The Why: Analysis Reproducibility

Last updated on 2026-02-08 | Edit this page

Overview

Questions

  • Why do we need workflow orchestration in CMS?
  • What are the three pillars of a reusable analysis?
  • Who is the primary beneficiary of a reproducible workflow?

Objectives

  • Identify the “Knowledge Gap” in traditional HEP analyses.
  • Understand the three-step approach to capturing an analysis.
  • Recognize that reproducibility is a labor-saving tool for the analyst, not just a bureaucratic requirement.

The “Bus Factor” in CMS Analysis


In a typical CMS analysis, we move through Data Exploration, Background Modeling, Systematics, and Statistical Fits. Usually, this is handled by a series of disconnected scripts and manual steps.

The problem arises when an analyst moves on or a “Future You” returns to the code six months later:

  • The Environment: What version of CMSSW or Coffea was used?
  • The Logic: Why was this specific histogram used as input for that fit?
  • The Commands: What were the exact arguments passed to the script?

Without a workflow manager, this knowledge is lost, leading to “Scientific Archeology” where we try to dig up our own results.

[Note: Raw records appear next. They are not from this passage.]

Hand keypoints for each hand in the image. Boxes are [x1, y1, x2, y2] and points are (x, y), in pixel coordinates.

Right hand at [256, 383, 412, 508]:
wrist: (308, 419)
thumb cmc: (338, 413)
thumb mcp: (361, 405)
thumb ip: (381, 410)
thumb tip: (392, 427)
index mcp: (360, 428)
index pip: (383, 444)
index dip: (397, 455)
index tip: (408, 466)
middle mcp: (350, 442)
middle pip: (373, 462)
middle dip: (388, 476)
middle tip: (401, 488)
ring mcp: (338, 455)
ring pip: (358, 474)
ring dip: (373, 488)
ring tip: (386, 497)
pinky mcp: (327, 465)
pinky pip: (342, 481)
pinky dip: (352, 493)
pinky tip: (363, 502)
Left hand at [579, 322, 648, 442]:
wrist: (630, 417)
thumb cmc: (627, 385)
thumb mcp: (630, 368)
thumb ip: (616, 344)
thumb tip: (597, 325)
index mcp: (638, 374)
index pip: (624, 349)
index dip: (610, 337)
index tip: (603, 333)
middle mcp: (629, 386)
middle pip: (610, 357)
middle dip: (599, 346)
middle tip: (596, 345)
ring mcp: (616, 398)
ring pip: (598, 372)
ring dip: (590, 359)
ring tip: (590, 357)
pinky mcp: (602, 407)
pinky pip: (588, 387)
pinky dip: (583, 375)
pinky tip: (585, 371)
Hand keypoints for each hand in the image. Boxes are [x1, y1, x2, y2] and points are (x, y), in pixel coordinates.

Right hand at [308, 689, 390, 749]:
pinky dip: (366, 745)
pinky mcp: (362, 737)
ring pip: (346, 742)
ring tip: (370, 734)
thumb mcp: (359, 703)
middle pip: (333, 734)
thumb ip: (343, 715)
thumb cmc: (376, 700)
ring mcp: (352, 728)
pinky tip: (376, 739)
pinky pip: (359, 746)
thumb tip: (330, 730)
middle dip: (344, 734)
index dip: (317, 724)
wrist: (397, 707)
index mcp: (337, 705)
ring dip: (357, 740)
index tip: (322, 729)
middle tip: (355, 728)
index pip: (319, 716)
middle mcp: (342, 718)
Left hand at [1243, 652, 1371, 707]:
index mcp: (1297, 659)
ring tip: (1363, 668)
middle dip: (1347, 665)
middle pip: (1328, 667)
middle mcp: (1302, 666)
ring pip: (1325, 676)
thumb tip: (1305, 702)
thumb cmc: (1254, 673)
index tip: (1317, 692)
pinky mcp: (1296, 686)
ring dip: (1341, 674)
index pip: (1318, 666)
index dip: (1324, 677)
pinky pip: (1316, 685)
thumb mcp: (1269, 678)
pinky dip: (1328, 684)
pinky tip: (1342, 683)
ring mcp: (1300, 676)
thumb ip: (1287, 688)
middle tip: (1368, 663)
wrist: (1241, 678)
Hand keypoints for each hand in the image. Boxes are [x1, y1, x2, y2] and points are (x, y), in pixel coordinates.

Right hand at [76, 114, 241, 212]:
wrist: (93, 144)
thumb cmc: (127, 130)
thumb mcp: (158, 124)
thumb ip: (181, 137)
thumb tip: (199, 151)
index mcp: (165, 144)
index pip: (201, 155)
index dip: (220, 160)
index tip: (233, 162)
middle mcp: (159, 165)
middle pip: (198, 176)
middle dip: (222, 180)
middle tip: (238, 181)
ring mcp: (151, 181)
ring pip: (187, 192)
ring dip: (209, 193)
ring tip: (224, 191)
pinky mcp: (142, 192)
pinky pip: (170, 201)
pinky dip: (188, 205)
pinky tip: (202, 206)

The Three Pillars of Reusability


To solve this, we think of an analysis in three layers of “Capturing”:

  1. Capture Code & Environment: Use Git for code and Containers (Docker/Apptainer) or Pixi/Conda for the software. This ensures the “Kitchen” is always the same.
  2. Capture Commands: Move away from manual terminal commands. Use a script or a rule that explicitly states how to run the code.
  3. Capture Workflow: This is the “Glue.” We define the relationship between steps. This is where Snakemake comes in.

Why should you care?


You might think: “Reproducibility is for the collaboration, but I’m just trying to graduate.”

Actually, the first person to benefit from a reproducible workflow is you.

  • The “Re-discovery” Phase: During the CMS review process (ARC), you will inevitably be asked to change a systematic or re-run a plot with new data. A Snakemake workflow allows you to do this by changing one line and typing one command.
  • Automation: Instead of waiting for Step A to finish so you can manually start Step B, you can launch the whole chain and go get coffee.
Challenge

Who is the most frequent user of your analysis code?

Future You. Six months from now, when you have to re-run your plots for a conference or a paper revision, you will thank “Past You” for writing a Snakefile instead of a 20-page README.

Key Points
  • Modern CMS analysis is too complex to be managed by memory or manual scripts.
  • Reproducibility is a productivity tool: it makes your own work easier to revise and update.
  • Capturing the Workflow (the “Glue”) is the final step in ensuring an analysis is truly reusable.